As far as life expectancy, if you do three things to the data:
1. Normalize it to account for war and crime-related deaths, so you only get data that shows improvements to medical technology,
2. Look at worldwide life expectancy, not just US, and
3. Remove time people are kept artificially alive in hospitals or in inpatient care without the ability to live on their own...
you find the numbers are essentially flat, with very tiny increases that are barely statistically significant.
(I quickly looked for the papers I used to calculate this for lifepath.me, but I can't find them right now. I'll post them all to that site when it launches, though.)
---
Interesting about airfare prices dropping. I didn't know it was by that much.
Growing up in the 1970s and reading lots of sci-fi, I expected that by my current age, I would be on an interstellar colony ship - or at least living on one of Jupiter's moons. I also thought the human race was sure to give up on traditional religious taboos and stop wasting lives and resources on war.

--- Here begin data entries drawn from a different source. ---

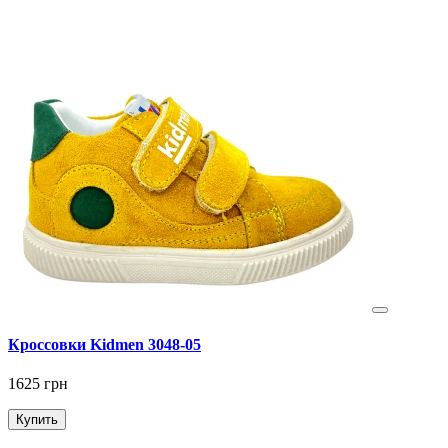
Кроссовки Kidmen 3048-05
1625 грн
Купить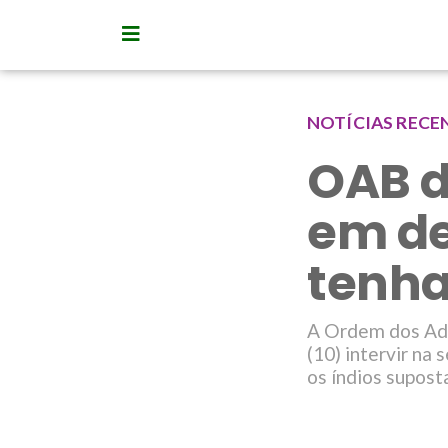
NOTÍCIAS RECE
OAB d
em d
tenha
A Ordem dos Adv
(10) intervir na
os índios supost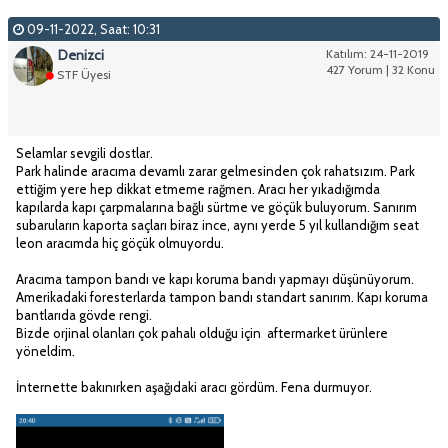
09-11-2022, Saat: 10:31
Denizci
Katılım: 24-11-2019
427 Yorum | 32 Konu
STF Üyesi
Selamlar sevgili dostlar.
Park halinde aracıma devamlı zarar gelmesinden çok rahatsızım. Park
ettiğim yere hep dikkat etmeme rağmen. Aracı her yıkadığımda
kapılarda kapı çarpmalarına bağlı sürtme ve göçük buluyorum. Sanırım
subaruların kaporta saçları biraz ince, aynı yerde 5 yıl kullandığım seat
leon aracımda hiç göçük olmuyordu.
Aracıma tampon bandı ve kapı koruma bandı yapmayı düşünüyorum.
Amerikadaki foresterlarda tampon bandı standart sanırım. Kapı koruma
bantlarıda gövde rengi.
Bizde orjinal olanları çok pahalı olduğu için aftermarket ürünlere
yöneldim.
İnternette bakınırken aşağıdaki aracı gördüm. Fena durmuyor.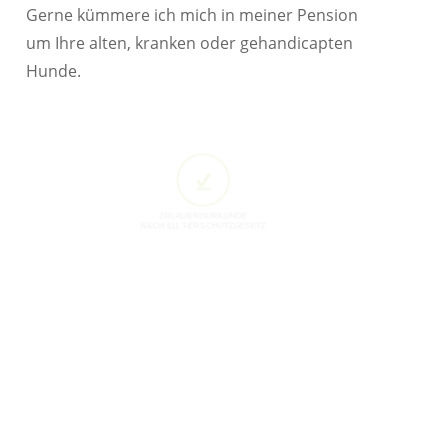
Gerne kümmere ich mich in meiner Pension
um Ihre alten, kranken oder gehandicapten
Hunde.
ERLAUBNISURKUNDE
NACH §11 TIERSCHUTZGESETZ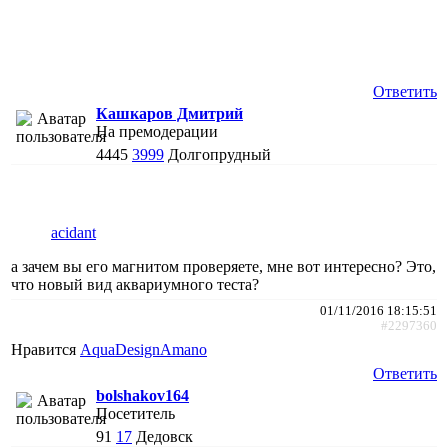
Ответить
Кашкаров Дмитрий
На премодерации
4445
3999
Долгопрудный
acidant
а зачем вы его магнитом проверяете, мне вот интересно? Это,
что новый вид аквариумного теста?
01/11/2016 18:15:51
#2297360
Нравится
AquaDesignAmano
Ответить
bolshakov164
Посетитель
91
17
Дедовск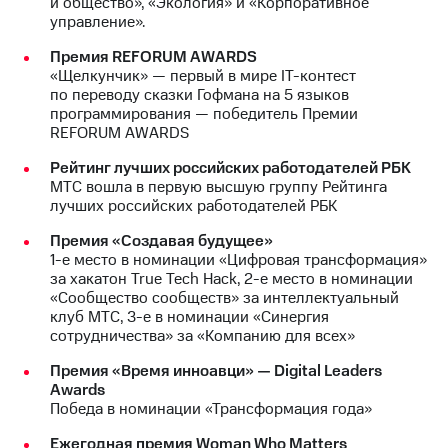
и общество», «Экология» и «Корпоративное
управление».
Премия REFORUM AWARDS
«Щелкунчик» — первый в мире IT-контест
по переводу сказки Гофмана на 5 языков
программирования — победитель Премии
REFORUM AWARDS
Рейтинг лучших российских работодателей РБК
МТС вошла в первую высшую группу Рейтинга
лучших российских работодателей РБК
Премия «Создавая будущее»
1-е место в номинации «Цифровая трансформация»
за хакатон True Tech Hack, 2-е место в номинации
«Сообщество сообществ» за интеллектуальный
клуб МТС, 3-е в номинации «Синергия
сотрудничества» за «Компанию для всех»
Премия «Время инноавци» — Digital Leaders
Awards
Победа в номинации «Трансформация года»
Ежегодная премия Woman Who Matters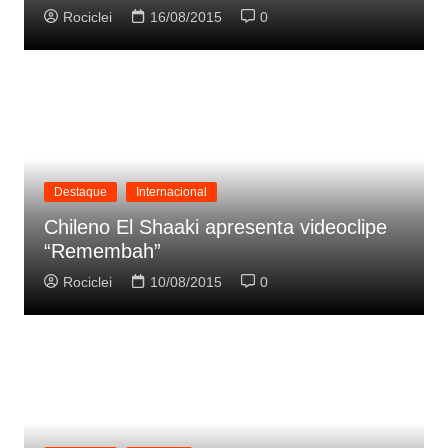
Rociclei
16/08/2015
0
Destaque
Internacional
Chileno El Shaaki apresenta videoclipe
“Remembah”
Rociclei
10/08/2015
0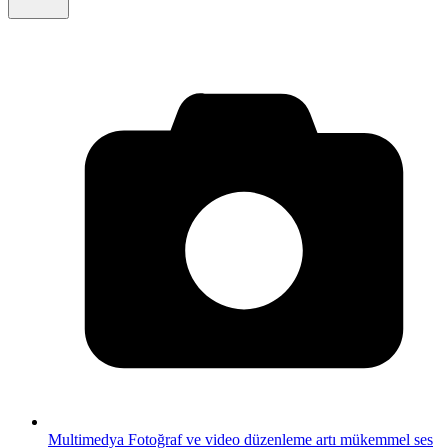
Multimedya
Fotoğraf ve video düzenleme artı mükemmel ses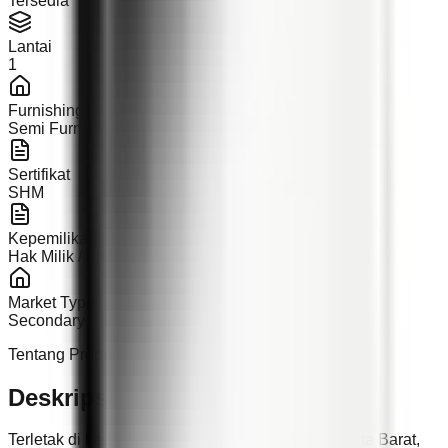
Tersedia
Lantai
1
Furnishing
Semi Furnished
Sertifikat
SHM
Kepemilikan
Hak Milik / Freehold
Market Type
Secondary
Tentang Properti
Deskripsi
Terletak di kawasan strategis Duri Kosambi, Jakarta Barat,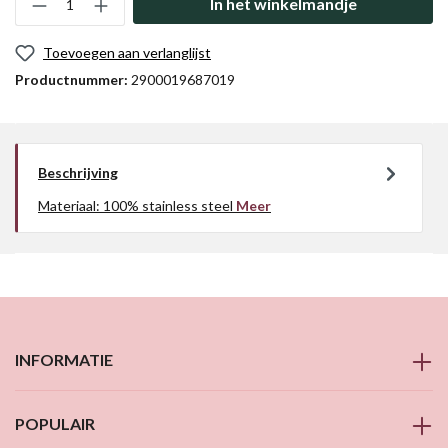
In het winkelmandje
Toevoegen aan verlanglijst
Productnummer:
2900019687019
Beschrijving
Materiaal: 100% stainless steel
Meer
INFORMATIE
POPULAIR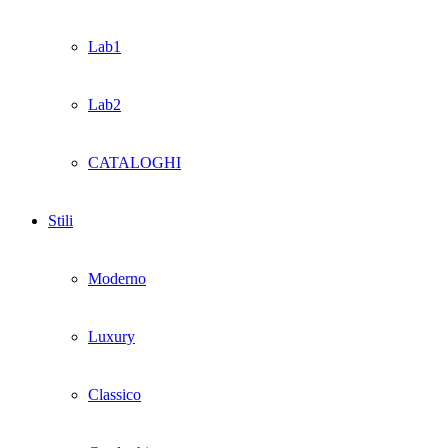
Lab1
Lab2
CATALOGHI
Stili
Moderno
Luxury
Classico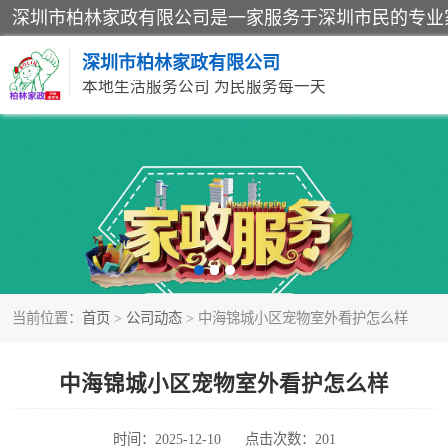
深圳市柏林家政有限公司
本地生活服务公司 为民服务每一天
家居保洁
家庭保姆
当前位置：
首页
>
公司动态
> 中海锦城小区宠物室外看护怎么样
中海锦城小区宠物室外看护怎么样
时间：2025-12-10
点击次数：201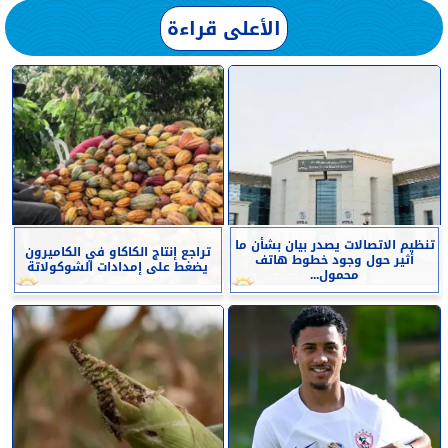
الأعلى قراءة
تنظيم الاتصالات يصدر بيان بشأن ما
تراجع إنتاج الكاكاو في الكاميرون
أثير حول وجود خطوط هاتف
يضغط على إمدادات الشوكولاتة
محمول...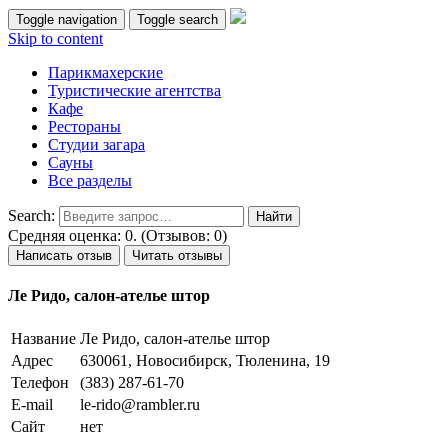
Toggle navigation
Toggle search
Skip to content
Парикмахерские
Туристические агентства
Кафе
Рестораны
Студии загара
Сауны
Все разделы
Search:
Средняя оценка: 0. (Отзывов: 0)
Написать отзыв
Читать отзывы
Ле Ридо, салон-ателье штор
Название
Ле Ридо, салон-ателье штор
Адрес
630061, Новосибирск, Тюленина, 19
Телефон
(383) 287-61-70
E-mail
le-rido@rambler.ru
Сайт
нет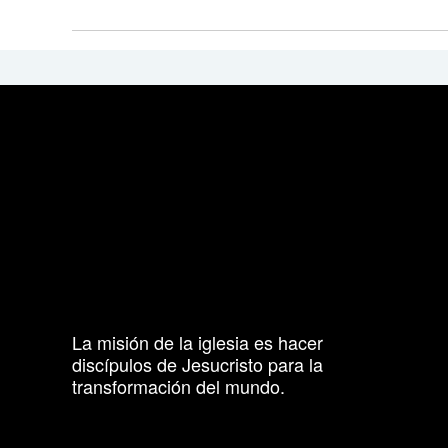
La misión de la iglesia es hacer
discípulos de Jesucristo para la
transformación del mundo.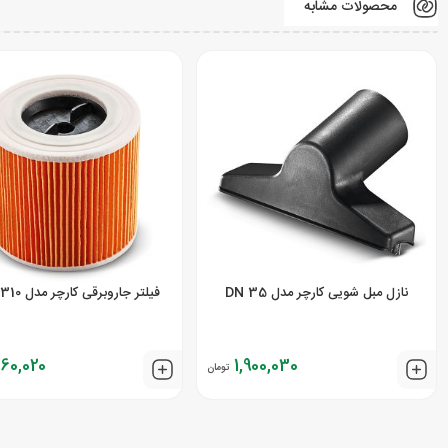
محصولات مشابه
نازل مبل شویی کارچر مدل DN 35
فیلتر جاروبرقی کارچر مدل KFI 3310
660,020
1,900,030
تومان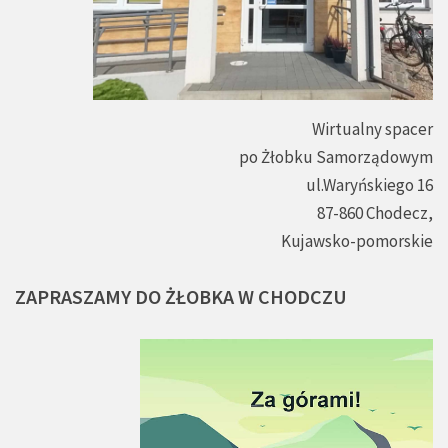
Wirtualny spacer
po Żłobku Samorządowym
ul.Waryńskiego 16
87-860 Chodecz,
Kujawsko-pomorskie
ZAPRASZAMY
DO
ŻŁOBKA
W
CHODCZU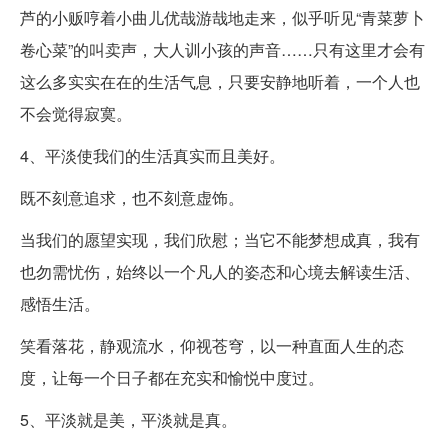
芦的小贩哼着小曲儿优哉游哉地走来，似乎听见“青菜萝卜
卷心菜”的叫卖声，大人训小孩的声音……只有这里才会有
这么多实实在在的生活气息，只要安静地听着，一个人也
不会觉得寂寞。
4、平淡使我们的生活真实而且美好。
既不刻意追求，也不刻意虚饰。
当我们的愿望实现，我们欣慰；当它不能梦想成真，我有
也勿需忧伤，始终以一个凡人的姿态和心境去解读生活、
感悟生活。
笑看落花，静观流水，仰视苍穹，以一种直面人生的态
度，让每一个日子都在充实和愉悦中度过。
5、平淡就是美，平淡就是真。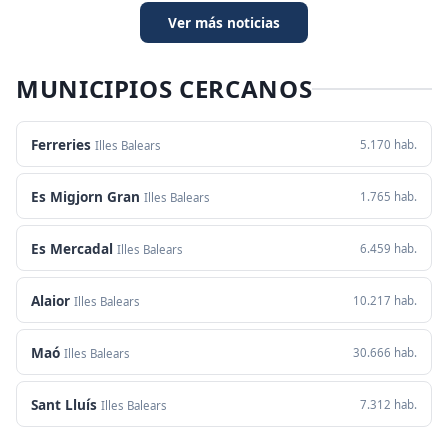
Ver más noticias
MUNICIPIOS CERCANOS
Ferreries
5.170 hab.
Illes Balears
Es Migjorn Gran
1.765 hab.
Illes Balears
Es Mercadal
6.459 hab.
Illes Balears
Alaior
10.217 hab.
Illes Balears
Maó
30.666 hab.
Illes Balears
Sant Lluís
7.312 hab.
Illes Balears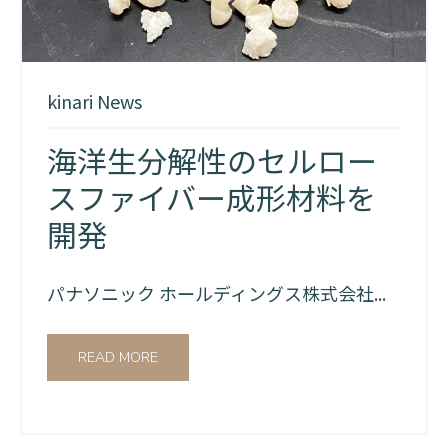
kinari News
海洋生分解性のセルロー
スファイバー成形材料を
開発
パナソニック ホールディングス株式会社...
READ MORE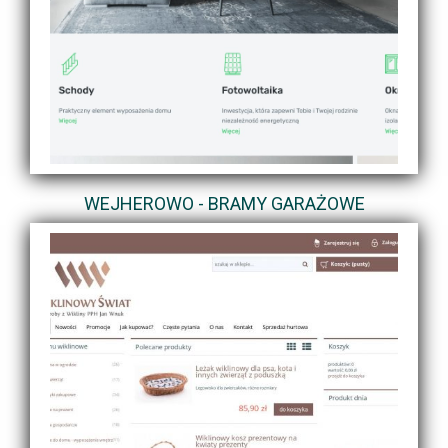
WEJHEROWO - BRAMY GARAŻOWE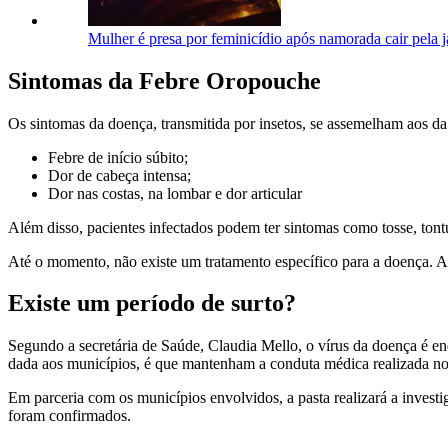
Mulher é presa por feminicídio após namorada cair pela 
Sintomas da Febre Oropouche
Os sintomas da doença, transmitida por insetos, se assemelham aos da
Febre de início súbito;
Dor de cabeça intensa;
Dor nas costas, na lombar e dor articular
Além disso, pacientes infectados podem ter sintomas como tosse, tontur
Até o momento, não existe um tratamento específico para a doença.
Existe um período de surto?
Segundo a secretária de Saúde, Claudia Mello, o vírus da doença é e
dada aos municípios, é que mantenham a conduta médica realizada nos
Em parceria com os municípios envolvidos, a pasta realizará a investi
foram confirmados.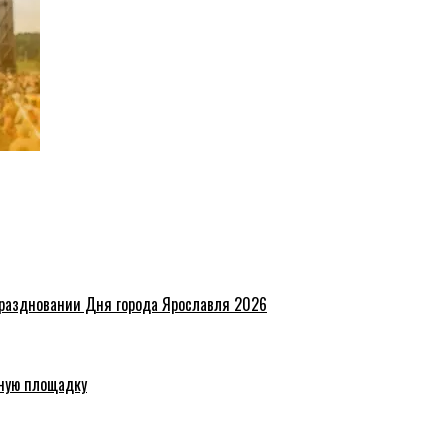
праздновании Дня города Ярославля 2026
ную площадку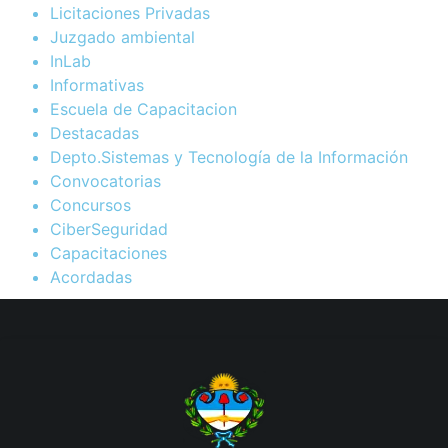
Licitaciones Privadas
Juzgado ambiental
InLab
Informativas
Escuela de Capacitacion
Destacadas
Depto.Sistemas y Tecnología de la Información
Convocatorias
Concursos
CiberSeguridad
Capacitaciones
Acordadas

None of that happened, but as a consolation prize, modern smartphones and the internet are still pretty amazing and the social changes they are bringing about have obviously only just gotten started.
"But human life expectancy hasn't changed at all, really..." Since 1970 US life expectancy at birth has increased about 5-7 years: http://www.cdc.gov/mmwr/preview/mmwrhtml/mm5414a6.htm
"travel is still expensive (though cheaper, of course, but not by much)" Since 1970, roundtrip airfare between NYC and London has dropped, on average, from $2600 to $600: http://people.hofstra.edu/geotrans/eng/ch3en/conc3en/airfare...
There's still a lot of room for improvement, but since 1970 a lot has improved.